Sun Limin, Rieger Jochem, Hinrichs Hermann
Department of Neurology and Center for Advanced Imaging, University of Magdeburg/Germany, Leipziger Str. 44, D-39120 Magdeburg, Germany.
Neuroimage. 2009 May 15;46(1):144-53. doi: 10.1016/j.neuroimage.2009.01.059. Epub 2009 Feb 6.
Simultaneous electroencephalography (EEG) and magnetic resonance imaging (MRI) may allow imaging of the brain at high temporal and spatial resolution. However, EEGs recorded under these conditions are corrupted by large repetitive artifacts generated by the switching MR gradients and, second, by slightly less stable ballistocardiographic artifacts (BCG) resulting from heart beat related body movements. Here we present a new approach to remove BCG artifacts using a blind source separation (BSS) approach called maximum noise fraction (MNF). In contrast to other BSS methods MNF provides a set of components ordered by their signal-to noise-ratio. Applied to BCG contaminated EEG signals this means that components representing the artifact activity always result as the last or first ones (depending on the direction of ordering) thus making it easy to identify those components to be removed for artefact suppression. The new algorithm combines MNF and a subsequent template subtraction method to remove the BCG in a fully automatic manner. The efficiency of the new method was validated by comparing spontaneous EEG signals as well as event related potentials recorded from four subjects. According to these results MNF outperforms other BSS approaches in its capability to separate artifact activity from true EEG. In addition, MNF is superior to these alternatives regarding computational efficiency.

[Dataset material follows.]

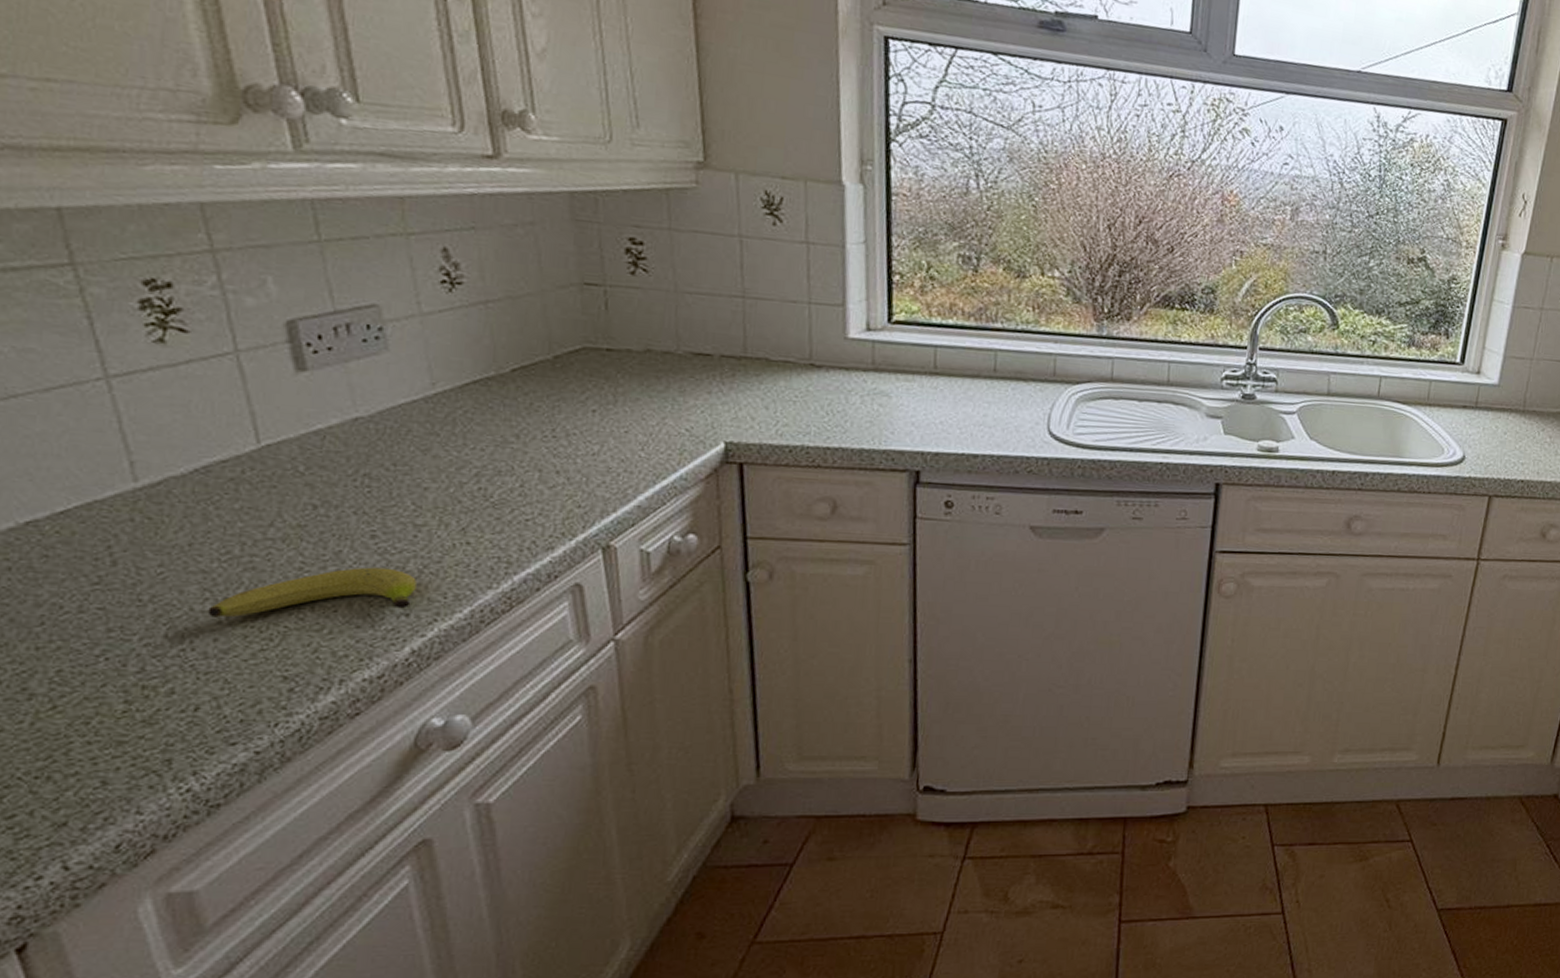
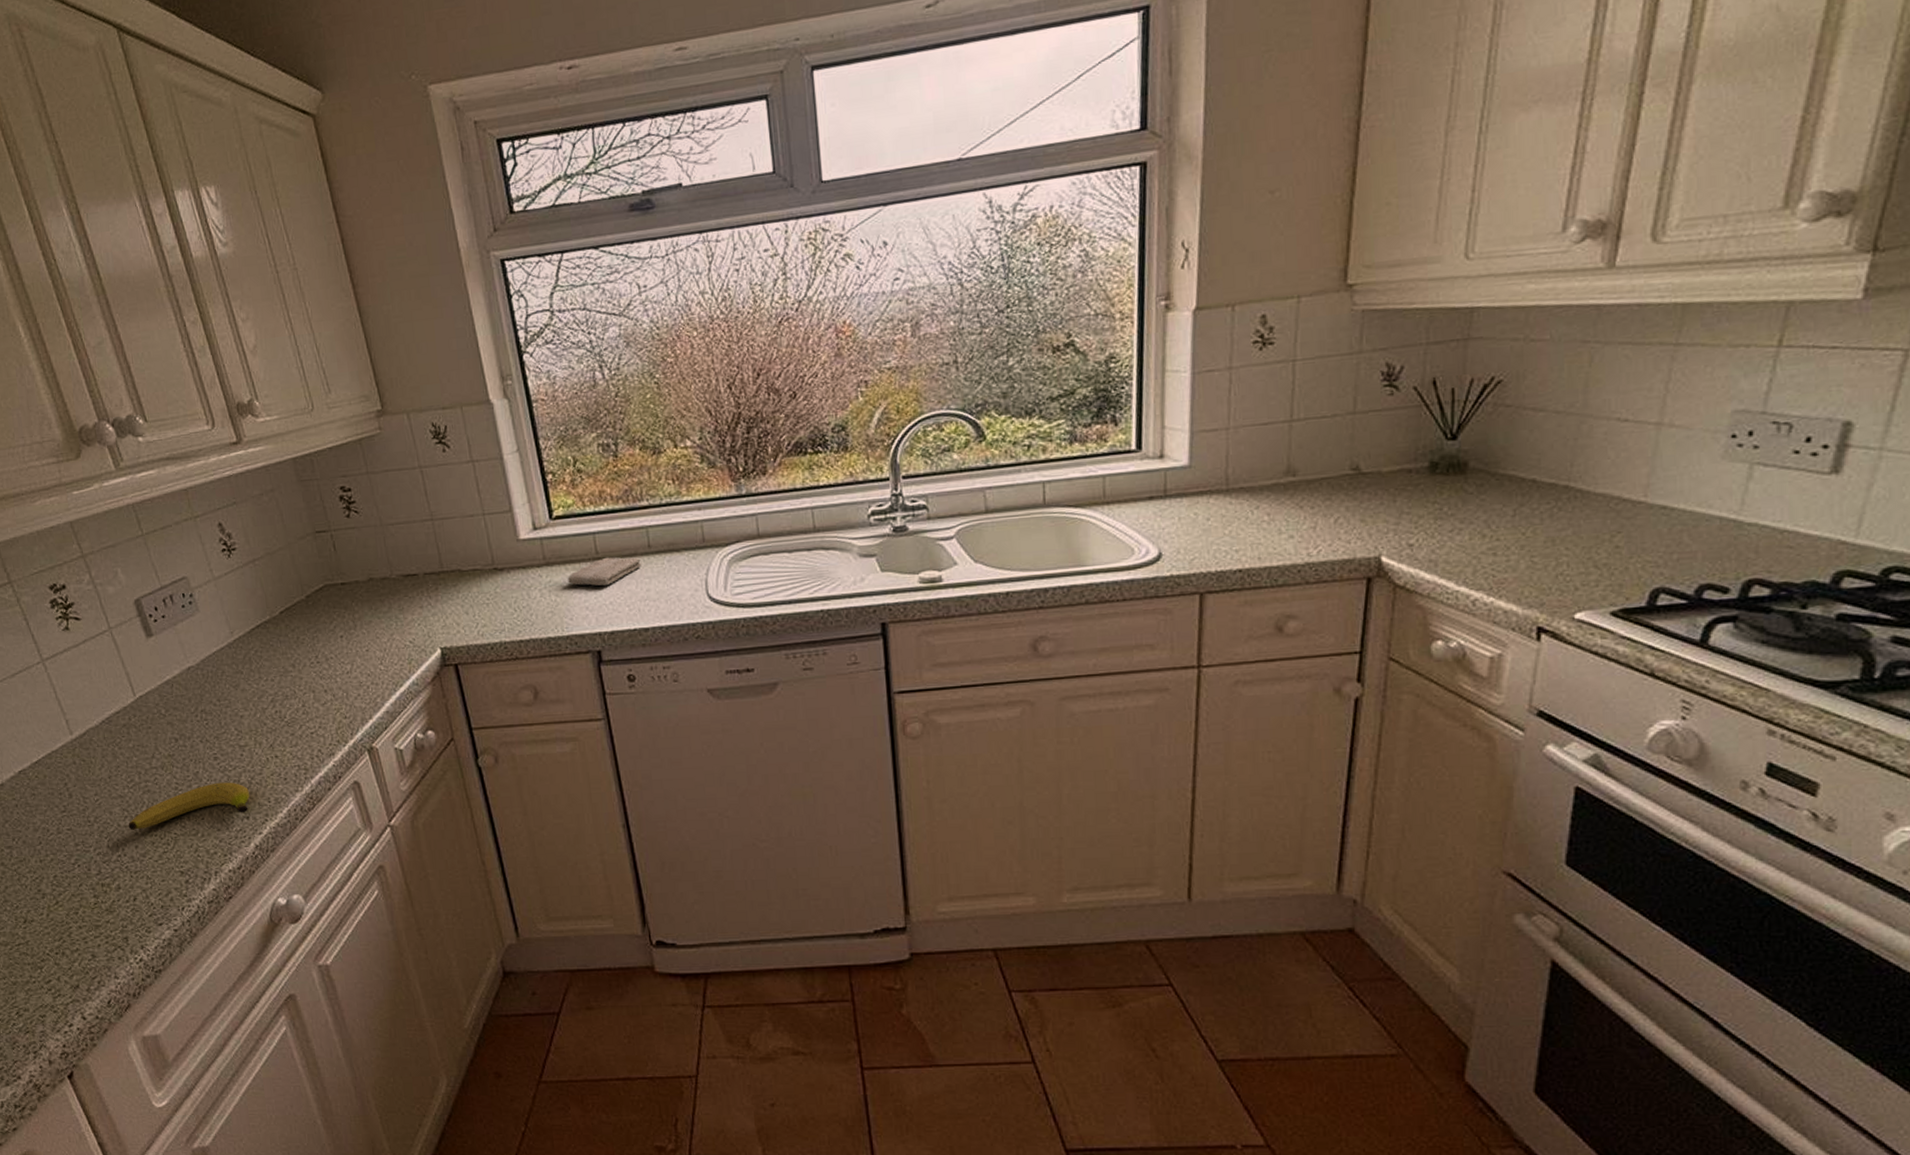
washcloth: none [896,373,983,404] -> present [568,556,641,586]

同步脑电图(EEG)和磁共振成像(MRI)可以在高时间和空间分辨率下对大脑进行成像。然而,在这些条件下记录的脑电图会受到由切换MR梯度产生的大量重复性伪影的干扰,其次,还会受到与心跳相关的身体运动产生的稍不稳定的心冲击图伪影(BCG)的干扰。在这里,我们提出了一种使用称为最大噪声分数(MNF)的盲源分离(BSS)方法来去除BCG伪影的新方法。与其他BSS方法不同,MNF提供了一组按信噪比排序的分量。应用于受BCG污染的EEG信号时,这意味着代表伪影活动的分量总是作为最后或第一个分量出现(取决于排序方向),从而便于识别那些要去除以抑制伪影的分量。新算法结合了MNF和随后的模板减法方法,以全自动方式去除BCG。通过比较从四名受试者记录的自发EEG信号以及事件相关电位,验证了新方法的效率。根据这些结果,MNF在将伪影活动与真实EEG分离的能力方面优于其他BSS方法。此外,在计算效率方面,MNF也优于这些替代方法。